BEGIN Exercise data

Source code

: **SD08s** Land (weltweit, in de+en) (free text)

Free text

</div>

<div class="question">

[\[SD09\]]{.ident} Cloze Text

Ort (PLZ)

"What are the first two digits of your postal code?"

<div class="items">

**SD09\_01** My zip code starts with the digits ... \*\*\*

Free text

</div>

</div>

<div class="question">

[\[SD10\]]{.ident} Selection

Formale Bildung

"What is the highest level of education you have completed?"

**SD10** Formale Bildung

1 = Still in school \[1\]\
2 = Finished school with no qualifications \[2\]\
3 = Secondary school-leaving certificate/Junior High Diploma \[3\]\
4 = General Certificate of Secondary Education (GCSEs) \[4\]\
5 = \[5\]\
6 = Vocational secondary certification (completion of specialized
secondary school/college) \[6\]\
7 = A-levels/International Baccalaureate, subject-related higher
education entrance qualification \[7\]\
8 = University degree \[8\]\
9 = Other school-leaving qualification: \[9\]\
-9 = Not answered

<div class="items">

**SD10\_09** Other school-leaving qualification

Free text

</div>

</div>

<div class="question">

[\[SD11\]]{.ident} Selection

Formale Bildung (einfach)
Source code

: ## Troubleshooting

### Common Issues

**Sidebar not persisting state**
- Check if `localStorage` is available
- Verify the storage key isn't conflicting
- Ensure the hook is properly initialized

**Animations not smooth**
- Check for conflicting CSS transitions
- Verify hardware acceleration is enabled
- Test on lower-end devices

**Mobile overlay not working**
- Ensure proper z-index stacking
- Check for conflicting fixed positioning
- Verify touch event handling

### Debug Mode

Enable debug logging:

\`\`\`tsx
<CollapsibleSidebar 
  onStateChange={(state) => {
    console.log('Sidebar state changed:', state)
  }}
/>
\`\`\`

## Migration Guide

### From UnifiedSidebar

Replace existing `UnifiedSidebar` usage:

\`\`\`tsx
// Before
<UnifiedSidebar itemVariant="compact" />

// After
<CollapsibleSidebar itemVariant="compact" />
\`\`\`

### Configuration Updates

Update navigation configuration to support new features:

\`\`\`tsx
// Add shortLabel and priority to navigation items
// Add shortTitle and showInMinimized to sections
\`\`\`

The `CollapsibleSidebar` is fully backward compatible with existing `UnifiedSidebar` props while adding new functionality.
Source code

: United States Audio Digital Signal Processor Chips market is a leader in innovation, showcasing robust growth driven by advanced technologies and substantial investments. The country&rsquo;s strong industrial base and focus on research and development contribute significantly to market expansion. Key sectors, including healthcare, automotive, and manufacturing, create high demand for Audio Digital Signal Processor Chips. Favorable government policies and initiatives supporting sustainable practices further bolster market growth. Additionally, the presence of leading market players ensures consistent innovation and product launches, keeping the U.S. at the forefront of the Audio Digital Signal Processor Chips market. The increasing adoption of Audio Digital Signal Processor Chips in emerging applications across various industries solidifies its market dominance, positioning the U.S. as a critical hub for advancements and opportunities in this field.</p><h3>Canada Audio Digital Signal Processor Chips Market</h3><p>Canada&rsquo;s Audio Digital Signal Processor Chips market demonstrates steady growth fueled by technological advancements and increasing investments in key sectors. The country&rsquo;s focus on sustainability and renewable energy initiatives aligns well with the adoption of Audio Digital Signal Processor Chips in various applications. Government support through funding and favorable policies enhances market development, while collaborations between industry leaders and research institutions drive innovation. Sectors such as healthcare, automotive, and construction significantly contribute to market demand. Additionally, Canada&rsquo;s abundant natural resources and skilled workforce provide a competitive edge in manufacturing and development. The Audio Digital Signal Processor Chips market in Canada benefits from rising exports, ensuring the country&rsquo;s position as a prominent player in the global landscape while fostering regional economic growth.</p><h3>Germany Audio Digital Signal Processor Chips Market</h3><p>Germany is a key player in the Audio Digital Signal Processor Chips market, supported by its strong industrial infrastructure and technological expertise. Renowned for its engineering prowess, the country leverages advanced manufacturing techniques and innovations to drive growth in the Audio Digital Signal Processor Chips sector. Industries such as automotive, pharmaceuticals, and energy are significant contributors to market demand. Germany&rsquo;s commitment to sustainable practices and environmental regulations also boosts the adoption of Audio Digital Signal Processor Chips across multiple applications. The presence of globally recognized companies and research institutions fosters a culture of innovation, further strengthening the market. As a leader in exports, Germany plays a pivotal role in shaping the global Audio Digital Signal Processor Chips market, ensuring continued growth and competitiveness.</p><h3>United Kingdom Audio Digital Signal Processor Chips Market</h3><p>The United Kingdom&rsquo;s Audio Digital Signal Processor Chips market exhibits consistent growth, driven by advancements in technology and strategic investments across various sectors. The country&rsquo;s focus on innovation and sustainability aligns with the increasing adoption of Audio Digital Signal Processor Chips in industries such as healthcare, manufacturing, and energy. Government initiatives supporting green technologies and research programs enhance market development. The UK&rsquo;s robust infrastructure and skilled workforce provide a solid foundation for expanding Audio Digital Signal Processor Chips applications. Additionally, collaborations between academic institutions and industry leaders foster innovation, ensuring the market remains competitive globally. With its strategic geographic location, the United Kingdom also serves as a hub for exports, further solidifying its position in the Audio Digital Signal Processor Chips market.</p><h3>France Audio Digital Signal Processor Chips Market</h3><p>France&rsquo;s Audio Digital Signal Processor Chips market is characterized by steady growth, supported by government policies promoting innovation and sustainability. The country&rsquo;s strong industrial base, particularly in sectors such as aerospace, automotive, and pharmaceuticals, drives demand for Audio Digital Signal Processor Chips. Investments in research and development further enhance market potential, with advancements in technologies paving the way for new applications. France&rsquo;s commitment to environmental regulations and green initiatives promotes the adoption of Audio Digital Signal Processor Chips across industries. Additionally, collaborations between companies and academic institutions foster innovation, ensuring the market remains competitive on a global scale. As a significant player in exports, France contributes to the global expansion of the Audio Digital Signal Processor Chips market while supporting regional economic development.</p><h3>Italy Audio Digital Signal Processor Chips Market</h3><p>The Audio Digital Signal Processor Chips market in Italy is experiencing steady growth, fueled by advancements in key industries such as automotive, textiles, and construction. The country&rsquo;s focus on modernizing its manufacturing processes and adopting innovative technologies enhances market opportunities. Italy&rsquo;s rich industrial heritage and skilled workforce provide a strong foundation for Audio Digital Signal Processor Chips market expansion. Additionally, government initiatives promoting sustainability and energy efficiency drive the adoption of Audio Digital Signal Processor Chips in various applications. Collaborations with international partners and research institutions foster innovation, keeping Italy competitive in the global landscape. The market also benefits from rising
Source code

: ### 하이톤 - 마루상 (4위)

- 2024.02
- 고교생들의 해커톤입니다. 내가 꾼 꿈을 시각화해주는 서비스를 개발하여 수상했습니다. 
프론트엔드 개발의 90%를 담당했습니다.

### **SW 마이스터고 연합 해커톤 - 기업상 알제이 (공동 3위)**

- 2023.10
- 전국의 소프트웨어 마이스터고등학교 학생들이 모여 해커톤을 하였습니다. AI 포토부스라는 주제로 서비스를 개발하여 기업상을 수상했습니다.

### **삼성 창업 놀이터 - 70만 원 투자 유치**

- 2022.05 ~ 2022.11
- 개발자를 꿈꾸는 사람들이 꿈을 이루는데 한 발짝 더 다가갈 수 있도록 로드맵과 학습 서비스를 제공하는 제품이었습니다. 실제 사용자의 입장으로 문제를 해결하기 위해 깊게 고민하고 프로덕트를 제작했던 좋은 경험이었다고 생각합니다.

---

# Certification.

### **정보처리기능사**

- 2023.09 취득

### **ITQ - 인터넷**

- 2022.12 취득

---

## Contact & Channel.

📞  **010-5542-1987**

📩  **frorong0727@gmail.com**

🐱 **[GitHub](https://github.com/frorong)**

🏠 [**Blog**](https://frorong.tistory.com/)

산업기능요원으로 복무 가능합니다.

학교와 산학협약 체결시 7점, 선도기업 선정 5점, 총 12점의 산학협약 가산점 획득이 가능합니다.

END Exercise data

**What you should do:** Every line of data must be returned unchanged.

**Solved problem:**
Source code

: **SD08s** Land (weltweit, in de+en) (free text)

Free text

</div>

<div class="question">

[\[SD09\]]{.ident} Cloze Text

Ort (PLZ)

"What are the first two digits of your postal code?"

<div class="items">

**SD09\_01** My zip code starts with the digits ... \*\*\*

Free text

</div>

</div>

<div class="question">

[\[SD10\]]{.ident} Selection

Formale Bildung

"What is the highest level of education you have completed?"

**SD10** Formale Bildung

1 = Still in school \[1\]\
2 = Finished school with no qualifications \[2\]\
3 = Secondary school-leaving certificate/Junior High Diploma \[3\]\
4 = General Certificate of Secondary Education (GCSEs) \[4\]\
5 = \[5\]\
6 = Vocational secondary certification (completion of specialized
secondary school/college) \[6\]\
7 = A-levels/International Baccalaureate, subject-related higher
education entrance qualification \[7\]\
8 = University degree \[8\]\
9 = Other school-leaving qualification: \[9\]\
-9 = Not answered

<div class="items">

**SD10\_09** Other school-leaving qualification

Free text

</div>

</div>

<div class="question">

[\[SD11\]]{.ident} Selection

Formale Bildung (einfach)
Source code

: ## Troubleshooting

### Common Issues

**Sidebar not persisting state**
- Check if `localStorage` is available
- Verify the storage key isn't conflicting
- Ensure the hook is properly initialized

**Animations not smooth**
- Check for conflicting CSS transitions
- Verify hardware acceleration is enabled
- Test on lower-end devices

**Mobile overlay not working**
- Ensure proper z-index stacking
- Check for conflicting fixed positioning
- Verify touch event handling

### Debug Mode

Enable debug logging:

\`\`\`tsx
<CollapsibleSidebar 
  onStateChange={(state) => {
    console.log('Sidebar state changed:', state)
  }}
/>
\`\`\`

## Migration Guide

### From UnifiedSidebar

Replace existing `UnifiedSidebar` usage:

\`\`\`tsx
// Before
<UnifiedSidebar itemVariant="compact" />

// After
<CollapsibleSidebar itemVariant="compact" />
\`\`\`

### Configuration Updates

Update navigation configuration to support new features:

\`\`\`tsx
// Add shortLabel and priority to navigation items
// Add shortTitle and showInMinimized to sections
\`\`\`

The `CollapsibleSidebar` is fully backward compatible with existing `UnifiedSidebar` props while adding new functionality.
Source code

: United States Audio Digital Signal Processor Chips market is a leader in innovation, showcasing robust growth driven by advanced technologies and substantial investments. The country&rsquo;s strong industrial base and focus on research and development contribute significantly to market expansion. Key sectors, including healthcare, automotive, and manufacturing, create high demand for Audio Digital Signal Processor Chips. Favorable government policies and initiatives supporting sustainable practices further bolster market growth. Additionally, the presence of leading market players ensures consistent innovation and product launches, keeping the U.S. at the forefront of the Audio Digital Signal Processor Chips market. The increasing adoption of Audio Digital Signal Processor Chips in emerging applications across various industries solidifies its market dominance, positioning the U.S. as a critical hub for advancements and opportunities in this field.</p><h3>Canada Audio Digital Signal Processor Chips Market</h3><p>Canada&rsquo;s Audio Digital Signal Processor Chips market demonstrates steady growth fueled by technological advancements and increasing investments in key sectors. The country&rsquo;s focus on sustainability and renewable energy initiatives aligns well with the adoption of Audio Digital Signal Processor Chips in various applications. Government support through funding and favorable policies enhances market development, while collaborations between industry leaders and research institutions drive innovation. Sectors such as healthcare, automotive, and construction significantly contribute to market demand. Additionally, Canada&rsquo;s abundant natural resources and skilled workforce provide a competitive edge in manufacturing and development. The Audio Digital Signal Processor Chips market in Canada benefits from rising exports, ensuring the country&rsquo;s position as a prominent player in the global landscape while fostering regional economic growth.</p><h3>Germany Audio Digital Signal Processor Chips Market</h3><p>Germany is a key player in the Audio Digital Signal Processor Chips market, supported by its strong industrial infrastructure and technological expertise. Renowned for its engineering prowess, the country leverages advanced manufacturing techniques and innovations to drive growth in the Audio Digital Signal Processor Chips sector. Industries such as automotive, pharmaceuticals, and energy are significant contributors to market demand. Germany&rsquo;s commitment to sustainable practices and environmental regulations also boosts the adoption of Audio Digital Signal Processor Chips across multiple applications. The presence of globally recognized companies and research institutions fosters a culture of innovation, further strengthening the market. As a leader in exports, Germany plays a pivotal role in shaping the global Audio Digital Signal Processor Chips market, ensuring continued growth and competitiveness.</p><h3>United Kingdom Audio Digital Signal Processor Chips Market</h3><p>The United Kingdom&rsquo;s Audio Digital Signal Processor Chips market exhibits consistent growth, driven by advancements in technology and strategic investments across various sectors. The country&rsquo;s focus on innovation and sustainability aligns with the increasing adoption of Audio Digital Signal Processor Chips in industries such as healthcare, manufacturing, and energy. Government initiatives supporting green technologies and research programs enhance market development. The UK&rsquo;s robust infrastructure and skilled workforce provide a solid foundation for expanding Audio Digital Signal Processor Chips applications. Additionally, collaborations between academic institutions and industry leaders foster innovation, ensuring the market remains competitive globally. With its strategic geographic location, the United Kingdom also serves as a hub for exports, further solidifying its position in the Audio Digital Signal Processor Chips market.</p><h3>France Audio Digital Signal Processor Chips Market</h3><p>France&rsquo;s Audio Digital Signal Processor Chips market is characterized by steady growth, supported by government policies promoting innovation and sustainability. The country&rsquo;s strong industrial base, particularly in sectors such as aerospace, automotive, and pharmaceuticals, drives demand for Audio Digital Signal Processor Chips. Investments in research and development further enhance market potential, with advancements in technologies paving the way for new applications. France&rsquo;s commitment to environmental regulations and green initiatives promotes the adoption of Audio Digital Signal Processor Chips across industries. Additionally, collaborations between companies and academic institutions foster innovation, ensuring the market remains competitive on a global scale. As a significant player in exports, France contributes to the global expansion of the Audio Digital Signal Processor Chips market while supporting regional economic development.</p><h3>Italy Audio Digital Signal Processor Chips Market</h3><p>The Audio Digital Signal Processor Chips market in Italy is experiencing steady growth, fueled by advancements in key industries such as automotive, textiles, and construction. The country&rsquo;s focus on modernizing its manufacturing processes and adopting innovative technologies enhances market opportunities. Italy&rsquo;s rich industrial heritage and skilled workforce provide a strong foundation for Audio Digital Signal Processor Chips market expansion. Additionally, government initiatives promoting sustainability and energy efficiency drive the adoption of Audio Digital Signal Processor Chips in various applications. Collaborations with international partners and research institutions foster innovation, keeping Italy competitive in the global landscape. The market also benefits from rising
Source code

: ### 하이톤 - 마루상 (4위)

- 2024.02
- 고교생들의 해커톤입니다. 내가 꾼 꿈을 시각화해주는 서비스를 개발하여 수상했습니다. 
프론트엔드 개발의 90%를 담당했습니다.

### **SW 마이스터고 연합 해커톤 - 기업상 알제이 (공동 3위)**

- 2023.10
- 전국의 소프트웨어 마이스터고등학교 학생들이 모여 해커톤을 하였습니다. AI 포토부스라는 주제로 서비스를 개발하여 기업상을 수상했습니다.

### **삼성 창업 놀이터 - 70만 원 투자 유치**

- 2022.05 ~ 2022.11
- 개발자를 꿈꾸는 사람들이 꿈을 이루는데 한 발짝 더 다가갈 수 있도록 로드맵과 학습 서비스를 제공하는 제품이었습니다. 실제 사용자의 입장으로 문제를 해결하기 위해 깊게 고민하고 프로덕트를 제작했던 좋은 경험이었다고 생각합니다.

---

# Certification.

### **정보처리기능사**

- 2023.09 취득

### **ITQ - 인터넷**

- 2022.12 취득

---

## Contact & Channel.

📞  **010-5542-1987**

📩  **frorong0727@gmail.com**

🐱 **[GitHub](https://github.com/frorong)**

🏠 [**Blog**](https://frorong.tistory.com/)

산업기능요원으로 복무 가능합니다.

학교와 산학협약 체결시 7점, 선도기업 선정 5점, 총 12점의 산학협약 가산점 획득이 가능합니다.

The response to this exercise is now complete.